Doctors believe irritation and inflammation of the mucous membrane inside the nose, or a lining of the nasal cavity rich with blood vessels and nerves, causes rhinitis, but it is hard to cure.

However, the China-Japan Friendship Hospital in Beijing announced that its traditional Chinese medicine practitioners might have found a cure, based on TCM acupuncture practice and Western anatomical theories.

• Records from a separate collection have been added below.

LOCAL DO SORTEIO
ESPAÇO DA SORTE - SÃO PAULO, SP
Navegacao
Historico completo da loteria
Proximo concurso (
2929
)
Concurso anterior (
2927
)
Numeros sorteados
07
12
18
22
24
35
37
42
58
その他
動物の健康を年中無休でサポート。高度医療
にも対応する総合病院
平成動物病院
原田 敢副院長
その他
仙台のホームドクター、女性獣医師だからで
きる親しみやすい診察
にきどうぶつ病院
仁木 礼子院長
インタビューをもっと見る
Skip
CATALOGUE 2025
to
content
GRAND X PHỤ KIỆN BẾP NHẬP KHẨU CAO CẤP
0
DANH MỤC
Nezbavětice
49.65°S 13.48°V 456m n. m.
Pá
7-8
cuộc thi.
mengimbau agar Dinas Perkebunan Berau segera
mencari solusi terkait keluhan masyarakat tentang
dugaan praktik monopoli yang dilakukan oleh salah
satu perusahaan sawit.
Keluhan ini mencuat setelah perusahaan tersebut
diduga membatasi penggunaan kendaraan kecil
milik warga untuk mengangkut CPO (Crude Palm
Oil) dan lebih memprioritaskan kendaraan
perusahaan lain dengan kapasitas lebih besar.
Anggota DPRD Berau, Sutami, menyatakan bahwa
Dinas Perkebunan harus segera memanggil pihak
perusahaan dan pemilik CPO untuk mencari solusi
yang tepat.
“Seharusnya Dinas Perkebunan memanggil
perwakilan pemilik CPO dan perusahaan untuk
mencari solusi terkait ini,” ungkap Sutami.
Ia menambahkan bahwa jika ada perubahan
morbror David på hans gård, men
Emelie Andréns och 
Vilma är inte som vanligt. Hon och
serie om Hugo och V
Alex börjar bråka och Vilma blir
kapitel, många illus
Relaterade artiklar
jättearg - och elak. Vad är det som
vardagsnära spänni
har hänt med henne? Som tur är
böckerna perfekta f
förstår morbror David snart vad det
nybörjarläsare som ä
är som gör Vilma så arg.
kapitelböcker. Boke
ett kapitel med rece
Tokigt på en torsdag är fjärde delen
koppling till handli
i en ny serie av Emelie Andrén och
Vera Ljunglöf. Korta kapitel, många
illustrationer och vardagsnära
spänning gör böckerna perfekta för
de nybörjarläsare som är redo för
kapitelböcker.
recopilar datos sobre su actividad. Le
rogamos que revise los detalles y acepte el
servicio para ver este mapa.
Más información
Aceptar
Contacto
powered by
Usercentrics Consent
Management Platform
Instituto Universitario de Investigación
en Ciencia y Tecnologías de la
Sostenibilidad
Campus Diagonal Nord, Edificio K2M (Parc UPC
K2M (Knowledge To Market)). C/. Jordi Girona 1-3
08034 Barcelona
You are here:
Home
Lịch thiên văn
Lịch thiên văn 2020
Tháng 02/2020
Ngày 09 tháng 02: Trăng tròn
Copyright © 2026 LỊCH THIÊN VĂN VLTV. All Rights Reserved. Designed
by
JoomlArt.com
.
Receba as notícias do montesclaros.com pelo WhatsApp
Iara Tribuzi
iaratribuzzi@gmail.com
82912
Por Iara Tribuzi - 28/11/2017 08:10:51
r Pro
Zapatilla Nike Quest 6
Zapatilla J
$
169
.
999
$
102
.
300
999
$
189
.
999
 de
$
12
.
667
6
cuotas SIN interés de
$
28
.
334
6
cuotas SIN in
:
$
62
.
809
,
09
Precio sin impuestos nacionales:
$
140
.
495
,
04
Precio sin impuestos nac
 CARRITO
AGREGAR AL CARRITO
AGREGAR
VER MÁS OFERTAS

"When the vegetative nerve that control nerve endings in the nasal mucous membrane stop working properly, symptoms of rhinitis will occur. If the vegetative nerves are restored to normal function, rhinitis will not be a problem anymore," says Li Shiliang, prime researcher of the new treatment, and director with the hospital's TCM acupuncture and moxibustion department.

Li and his colleagues use specially made acupuncture needles with a miniscule blade on the needle's point to relax ganglions (mass of nerve cell bodies) in the neck, and use regular needles to stimulate another ganglion around the nose at a frequency based on the severity of the patients' symptoms.

When the nasal nerve endings gradually perform normally, the symptoms of rhinitis will improve, Li says.

The treatment is not entirely new. It is an improved version of a treatment that was applied to 130,000 rhinitis patients in the 1950s, Li notes.

To date, the hospital has treated more than 100 patients using the revised method.

Wan Youwei, 38, a Beijing-based executive with a securities company, says he has been receiving the treatment for five weeks, and finds it very effective.

He has suffered rhinitis for about 20 years, during which the winter and spring seasons are the worst times for him.

Wan goes for treatment once a week, and he says that after only three treatments, his condition improved significantly.

"I tried many methods in the past, including laser treatment. I didn't hold much expectation this time," Wan says.

"But it proved to be more efficient than I thought."

However, according to Li, the treatment requires the good acupuncture skills of doctors, as well as the cooperation of patients, and only a skilled acupuncturist can carry out the treatment.

As for patients, those who cannot stay motionless, and have little tolerance of pain may not be able to undergo this treatment.